Ein Bild mit einem konkreten Bezug zur Obdachlosen-Geschichte: „Im freien Fall versuchst Du, dich noch irgendwo festzuhalten, aber Du spürst nur noch den Schmerz und siehst den Abgrund. Wohl dem, der in ein richtiges Bett fallen kann, wenn die Sonne unter dem Beton untergeht. Hinter dieser Stadt, die von allem zu viel hat – nur nicht für dich.“ Aus der zweiten Folge, „Schandfleck“

Diese Voice-over haben eine gute Tradition; gewöhnungsbedürftig sind sie trotzdem
Im letzten Jahrhundert hätten Kritiker „Dunkelstadt“ wahrscheinlich vorgeworfen, die Serie sei „zugeplappert“, anstatt über Bilder zu erzählen. Heutzutage verfährt man – was die Filmsprache angeht – weniger normativ.

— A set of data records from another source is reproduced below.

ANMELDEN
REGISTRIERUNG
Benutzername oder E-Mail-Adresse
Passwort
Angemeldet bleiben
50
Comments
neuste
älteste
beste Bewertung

Alles ist eine Frage der jeweiligen Geschichte, des Konzepts, des Genres. Dass sich diese ZDFneo-Serie auf den „Film Noir“ bezieht, wirft noch mal ein anderes Licht auf die Verwendung dieses filmischen Stilmittels. Denn auch die Privatdetektive Philip Marlowe („The Big Sleep“) oder Sam Spade („The Maltese Falcon“) kommentierten in Filmen wie „Der tiefe Schlaf“ oder „Die Spur des Falken“ das undurchsichtige Geschehen. Eine Herausforderung für den Zuschauer bleibt dieses Voice-over allerdings trotzdem… Verbrechen und schicksalhafte Verstrickungen, psychologische Krisen, in denen sich der (moralische) Niedergang der Gesellschaft spiegelte, Entfremdung und Verunsicherung, das machte den Geist der „Schwarzen Serie“ aus. Dazu passend wurden die Bilder in ein Spiel aus Licht und reichlich Schatten getaucht. Das Dunkle, die Nacht waren der ästhetische Ort; Mord, Obsession, Sucht und Paranoia waren beliebte Motive des Genres. Heute darf sich jeder postmodern am Film Noir bedienen. Und so haben sich auch die Macher von „Dunkelstadt“ von dessen Narration und dem Weltbild inspirieren lassen.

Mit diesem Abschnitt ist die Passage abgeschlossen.